Segment Open
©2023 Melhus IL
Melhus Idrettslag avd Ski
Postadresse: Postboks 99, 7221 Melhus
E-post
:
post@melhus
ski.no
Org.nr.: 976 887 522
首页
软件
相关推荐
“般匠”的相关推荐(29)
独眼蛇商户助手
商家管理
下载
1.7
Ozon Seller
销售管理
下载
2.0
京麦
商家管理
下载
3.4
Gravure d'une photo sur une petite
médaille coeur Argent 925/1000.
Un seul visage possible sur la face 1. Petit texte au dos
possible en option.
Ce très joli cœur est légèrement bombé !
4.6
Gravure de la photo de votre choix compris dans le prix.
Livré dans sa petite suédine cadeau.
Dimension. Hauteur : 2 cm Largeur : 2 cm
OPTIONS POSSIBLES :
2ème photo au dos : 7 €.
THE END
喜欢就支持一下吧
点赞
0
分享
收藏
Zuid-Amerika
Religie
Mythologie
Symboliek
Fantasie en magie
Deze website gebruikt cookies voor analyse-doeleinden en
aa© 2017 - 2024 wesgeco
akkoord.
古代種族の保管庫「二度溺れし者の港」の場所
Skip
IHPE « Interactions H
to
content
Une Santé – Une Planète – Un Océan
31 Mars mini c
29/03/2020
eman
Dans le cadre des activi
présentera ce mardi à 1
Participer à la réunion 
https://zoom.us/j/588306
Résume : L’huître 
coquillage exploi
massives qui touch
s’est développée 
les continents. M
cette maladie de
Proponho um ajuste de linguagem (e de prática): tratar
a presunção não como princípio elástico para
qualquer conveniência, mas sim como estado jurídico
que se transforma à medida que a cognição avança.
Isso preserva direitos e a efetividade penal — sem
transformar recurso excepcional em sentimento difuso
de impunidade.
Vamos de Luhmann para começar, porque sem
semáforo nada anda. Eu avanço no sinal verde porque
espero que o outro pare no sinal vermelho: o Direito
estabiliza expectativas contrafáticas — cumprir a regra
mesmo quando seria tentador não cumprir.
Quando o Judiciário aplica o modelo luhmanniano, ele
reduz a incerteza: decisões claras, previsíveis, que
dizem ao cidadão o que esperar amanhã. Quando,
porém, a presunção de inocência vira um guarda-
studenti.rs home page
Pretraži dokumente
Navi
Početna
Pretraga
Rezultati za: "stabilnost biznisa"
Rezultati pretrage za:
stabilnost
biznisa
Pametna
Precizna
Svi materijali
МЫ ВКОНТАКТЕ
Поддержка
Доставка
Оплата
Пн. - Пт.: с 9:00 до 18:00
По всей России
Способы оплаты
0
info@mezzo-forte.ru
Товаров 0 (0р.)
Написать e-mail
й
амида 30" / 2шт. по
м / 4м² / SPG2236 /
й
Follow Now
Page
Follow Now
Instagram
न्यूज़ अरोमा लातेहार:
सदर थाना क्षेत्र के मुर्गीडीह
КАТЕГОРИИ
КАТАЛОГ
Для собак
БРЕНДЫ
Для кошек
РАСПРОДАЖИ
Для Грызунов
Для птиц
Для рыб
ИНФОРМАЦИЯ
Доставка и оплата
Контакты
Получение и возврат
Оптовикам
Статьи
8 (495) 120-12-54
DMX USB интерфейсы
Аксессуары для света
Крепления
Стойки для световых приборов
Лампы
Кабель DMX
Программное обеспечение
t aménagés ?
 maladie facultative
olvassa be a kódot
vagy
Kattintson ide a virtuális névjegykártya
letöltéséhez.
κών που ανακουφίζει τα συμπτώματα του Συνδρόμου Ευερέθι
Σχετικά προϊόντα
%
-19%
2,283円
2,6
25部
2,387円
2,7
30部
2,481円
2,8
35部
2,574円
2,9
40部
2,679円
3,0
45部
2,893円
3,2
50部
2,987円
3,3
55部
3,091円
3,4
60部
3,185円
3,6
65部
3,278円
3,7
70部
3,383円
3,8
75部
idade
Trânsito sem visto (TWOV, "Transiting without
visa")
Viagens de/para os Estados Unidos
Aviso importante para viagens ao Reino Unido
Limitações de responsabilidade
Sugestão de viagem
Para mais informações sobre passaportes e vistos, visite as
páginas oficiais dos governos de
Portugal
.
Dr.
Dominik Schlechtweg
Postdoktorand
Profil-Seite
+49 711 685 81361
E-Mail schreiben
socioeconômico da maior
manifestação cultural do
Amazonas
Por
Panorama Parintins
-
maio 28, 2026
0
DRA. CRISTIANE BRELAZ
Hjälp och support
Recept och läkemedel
Segment Closed
From the first line through the last, repeat the entries exactly.

©2023 Melhus IL
Melhus Idrettslag avd Ski
Postadresse: Postboks 99, 7221 Melhus
E-post
:
post@melhus
ski.no
Org.nr.: 976 887 522
首页
软件
相关推荐
“般匠”的相关推荐(29)
独眼蛇商户助手
商家管理
下载
1.7
Ozon Seller
销售管理
下载
2.0
京麦
商家管理
下载
3.4
Gravure d'une photo sur une petite
médaille coeur Argent 925/1000.
Un seul visage possible sur la face 1. Petit texte au dos
possible en option.
Ce très joli cœur est légèrement bombé !
4.6
Gravure de la photo de votre choix compris dans le prix.
Livré dans sa petite suédine cadeau.
Dimension. Hauteur : 2 cm Largeur : 2 cm
OPTIONS POSSIBLES :
2ème photo au dos : 7 €.
THE END
喜欢就支持一下吧
点赞
0
分享
收藏
Zuid-Amerika
Religie
Mythologie
Symboliek
Fantasie en magie
Deze website gebruikt cookies voor analyse-doeleinden en
aa© 2017 - 2024 wesgeco
akkoord.
古代種族の保管庫「二度溺れし者の港」の場所
Skip
IHPE « Interactions H
to
content
Une Santé – Une Planète – Un Océan
31 Mars mini c
29/03/2020
eman
Dans le cadre des activi
présentera ce mardi à 1
Participer à la réunion 
https://zoom.us/j/588306
Résume : L’huître 
coquillage exploi
massives qui touch
s’est développée 
les continents. M
cette maladie de
Proponho um ajuste de linguagem (e de prática): tratar
a presunção não como princípio elástico para
qualquer conveniência, mas sim como estado jurídico
que se transforma à medida que a cognição avança.
Isso preserva direitos e a efetividade penal — sem
transformar recurso excepcional em sentimento difuso
de impunidade.
Vamos de Luhmann para começar, porque sem
semáforo nada anda. Eu avanço no sinal verde porque
espero que o outro pare no sinal vermelho: o Direito
estabiliza expectativas contrafáticas — cumprir a regra
mesmo quando seria tentador não cumprir.
Quando o Judiciário aplica o modelo luhmanniano, ele
reduz a incerteza: decisões claras, previsíveis, que
dizem ao cidadão o que esperar amanhã. Quando,
porém, a presunção de inocência vira um guarda-
studenti.rs home page
Pretraži dokumente
Navi
Početna
Pretraga
Rezultati za: "stabilnost biznisa"
Rezultati pretrage za:
stabilnost
biznisa
Pametna
Precizna
Svi materijali
МЫ ВКОНТАКТЕ
Поддержка
Доставка
Оплата
Пн. - Пт.: с 9:00 до 18:00
По всей России
Способы оплаты
0
info@mezzo-forte.ru
Товаров 0 (0р.)
Написать e-mail
й
амида 30" / 2шт. по
м / 4м² / SPG2236 /
й
Follow Now
Page
Follow Now
Instagram
न्यूज़ अरोमा लातेहार:
सदर थाना क्षेत्र के मुर्गीडीह
КАТЕГОРИИ
КАТАЛОГ
Для собак
БРЕНДЫ
Для кошек
РАСПРОДАЖИ
Для Грызунов
Для птиц
Для рыб
ИНФОРМАЦИЯ
Доставка и оплата
Контакты
Получение и возврат
Оптовикам
Статьи
8 (495) 120-12-54
DMX USB интерфейсы
Аксессуары для света
Крепления
Стойки для световых приборов
Лампы
Кабель DMX
Программное обеспечение
t aménagés ?
 maladie facultative
olvassa be a kódot
vagy
Kattintson ide a virtuális névjegykártya
letöltéséhez.
κών που ανακουφίζει τα συμπτώματα του Συνδρόμου Ευερέθι
Σχετικά προϊόντα
%
-19%
2,283円
2,6
25部
2,387円
2,7
30部
2,481円
2,8
35部
2,574円
2,9
40部
2,679円
3,0
45部
2,893円
3,2
50部
2,987円
3,3
55部
3,091円
3,4
60部
3,185円
3,6
65部
3,278円
3,7
70部
3,383円
3,8
75部
idade
Trânsito sem visto (TWOV, "Transiting without
visa")
Viagens de/para os Estados Unidos
Aviso importante para viagens ao Reino Unido
Limitações de responsabilidade
Sugestão de viagem
Para mais informações sobre passaportes e vistos, visite as
páginas oficiais dos governos de
Portugal
.
Dr.
Dominik Schlechtweg
Postdoktorand
Profil-Seite
+49 711 685 81361
E-Mail schreiben
socioeconômico da maior
manifestação cultural do
Amazonas
Por
Panorama Parintins
-
maio 28, 2026
0
DRA. CRISTIANE BRELAZ
Hjälp och support
Recept och läkemedel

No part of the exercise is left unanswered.